Great seats are available starting at $20 (pricing valid while supplies last, additional fees apply), and the Symphony’s Soundcheck program offers $10 tickets to students in K-12, college and grad school.
About the Program
Mahler penned eight symphonies prior to Das Lied, but his sensitivity to the so-called “curse of the Ninth” – a superstition based on the fact that no major composer after Beethoven had completed nine works in the genre before death – led him to affix a descriptive title to the piece rather than numbering it as a symphony.
The work was completed in 1908 and followed a particularly tumultuous year during which the composer lost one of his daughters to scarlet fever, was diagnosed with a fatal heart condition and was forced to resign from his post as director of Vienna’s main opera house due to anti-Semitism.
Widely celebrated for redefining the scope and purpose of a symphony, Mahler broke even further new ground with Das Lied. Unlike the Western worldviews that define his preceding symphonies, the composer instead embraced Eastern influences in crafting the work, which reflected the widespread interest in Asian art at the time. This departure is particularly evident in the text of the piece, which Mahler adapted from seven selections contained in Die chinesische Flöte, an anthology of Chinese poetry that dates back to the Tang Dynasty. The resulting hybrid song-symphony explores youth, beauty, sorrow, longing and the mysteries of the eternal, all themes connected to the newfound sense of mortality Mahler was experiencing while composing Das Lied.
Praised by The Wall Street Journal as “our finest composer for the lyric stage,” Picker has garnered critical acclaim for his operas, which continue to be regularly performed around the world, and has made numerous contributions to both the concerto and symphonic genres as well.
Composed in 1983, The Encantadas was originally commissioned, in part, to commemorate the 175th anniversary of the Albany Academy, a prep school that Herman Melville briefly attended as a boy. As a source of inspiration, the composer drew on Melville’s The Encantadas, a collection of 10 prose “sketches” depicting the Galápagos Islands, and chose to employ a narrator to read the author’s text over his music.
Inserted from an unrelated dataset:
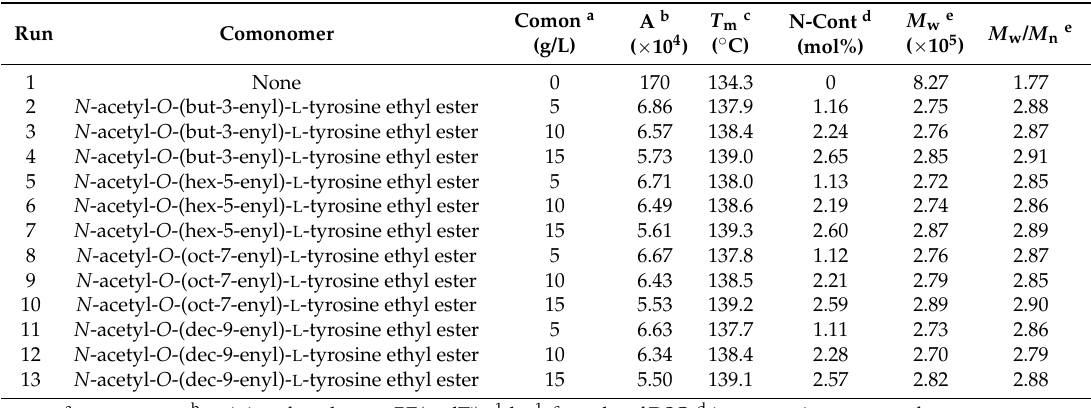
Table 1. Copolymerization of ethylene and N -acetyl- O -( ω -alkenyl)- L -tyrosine ethyl esters with titanium complex.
Melville’s use of alliteration in his book is mirrored throughout The Encantadas, with the title of each of the piece’s six movements starting with the letter D and the music itself beginning on the note of D. The overall shape of the work is presented as the recollections of an old man reflecting on his youthful adventures observing the striking features of the famed islands, and The Encantadas has since gone on to become one of Picker’s most widely performed scores.
Tickets for Mahler’s Das Lied may be purchased:
Online at NashvilleSymphony.org/DasLiedVia phone at 615.687.6400 At the Schermerhorn Symphony Center Box Office, One Symphony Place in downtown Nashville
Program notes, performer bios, a Spotify playlist and audio of Giancarlo Guerrero discussing the program, can be found at: https://www.nashvillesymphony.org/DasLied.
The GRAMMY® Award-winning Nashville Symphony has earned an international reputation for its innovative programming and its commitment to performing, recording and commissioning works by America’s leading composers. The Nashville Symphony has released 29 recordings on Naxos, which have received 24 GRAMMY® nominations and 13 GRAMMY® Awards, making it one of the most active recording orchestras in the country. The orchestra has also released recordings on Decca, Deutsche Grammophon and New West Records, among other labels. With more than 140 performances annually, the orchestra offers a broad range of classical, pops and jazz, and children’s concerts, while its extensive education and community engagement programs reach 60,000 children and adults each year.